• **TASK OBJECTIVE**
Your answer should be every line of the entries that has the string "አለበት" in it.

• **EXCERPTED RECORDS**
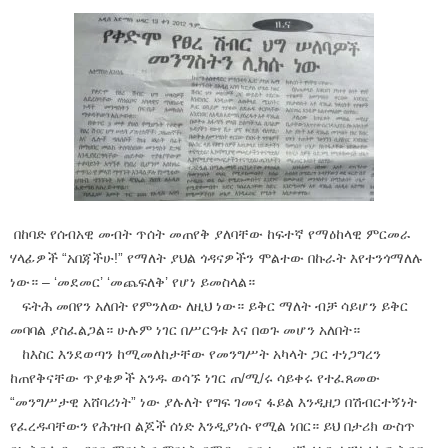
በከባድ የሰብአዊ መብት ጥሰት መጠየቅ ያለባቸው ከፍተኛ የማዕከላዊ ምርመራ
ሃላፊዎች “አበጃችሁ!” የማለት ያህል ጎዳናዎችን ሞልተው በኩራት እየተንጎማለሉ
ነው። – ‘መደመር’ ‘መጨፍለቅ’ የሆነ ይመስላል።
ፍትሕ መበየን አለበት የምንለው ለዚህ ነው። ይቅር ማለት ብቻ ሳይሆን ይቅር
መባባል ያስፈልጋል። ሁሉም ነገር በሥርዓቱ እና በወጉ መሆን አለበት።
ከእስር እንደወጣን ከሚመለከታቸው የመንግሥት አካላት ጋር ተነጋግረን
ከጠየቅናቸው ጥያቄዎች አንዱ ወሳኙ ነገር ጠ/ሚ/ሩ ሳይቀሩ የተፈጸመው
“መንግሥታዊ አሸባሪነት” ነው ያሉለት የግፍ ገመና ፋይል እንዲዘጋ በሽብርተኝነት
የፈረዱባቸውን የሕዝብ ልጆች ሰነድ እንዲያነሱ የሚል ነበር። ይህ በታሪክ ውስጥ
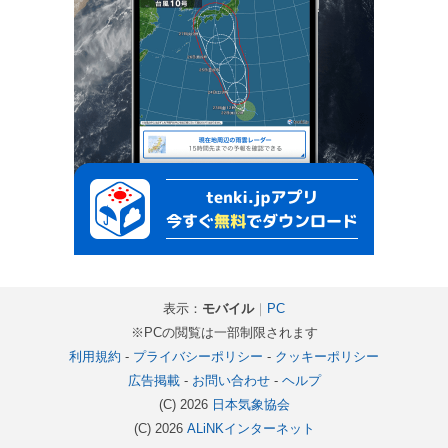
表示：
モバイル
｜
PC
※PCの閲覧は一部制限されます
利用規約
-
プライバシーポリシー
-
クッキーポリシー
広告掲載
-
お問い合わせ
-
ヘルプ
(C) 2026
日本気象協会
(C) 2026
ALiNKインターネット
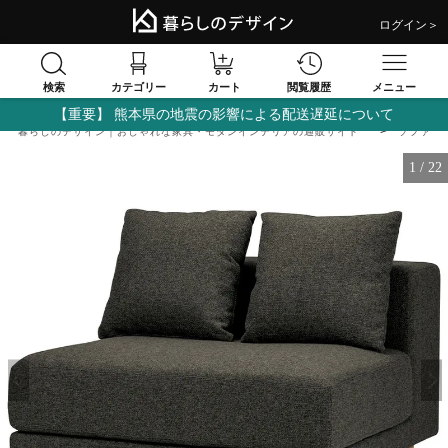
ログイン＞
検索
閲覧履歴
カテゴリー
カート
メニュー
【重要】 熊本県の地震の影響による配送遅延について
暮らしのデザイン｜おしゃれな家具・モダンインテリアの通販サイト
ソファ
1
/
22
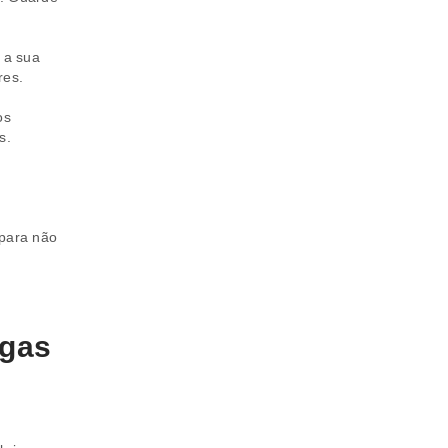
 a sua
res.
os
s.
 para não
agas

• **OUTPUT FOR THIS EXERCISE**
ፍትሕ መበየን አለበት የምንለው ለዚህ ነው። ይቅር ማለት ብቻ ሳይሆን ይቅር
መባባል ያስፈልጋል። ሁሉም ነገር በሥርዓቱ እና በወጉ መሆን አለበት።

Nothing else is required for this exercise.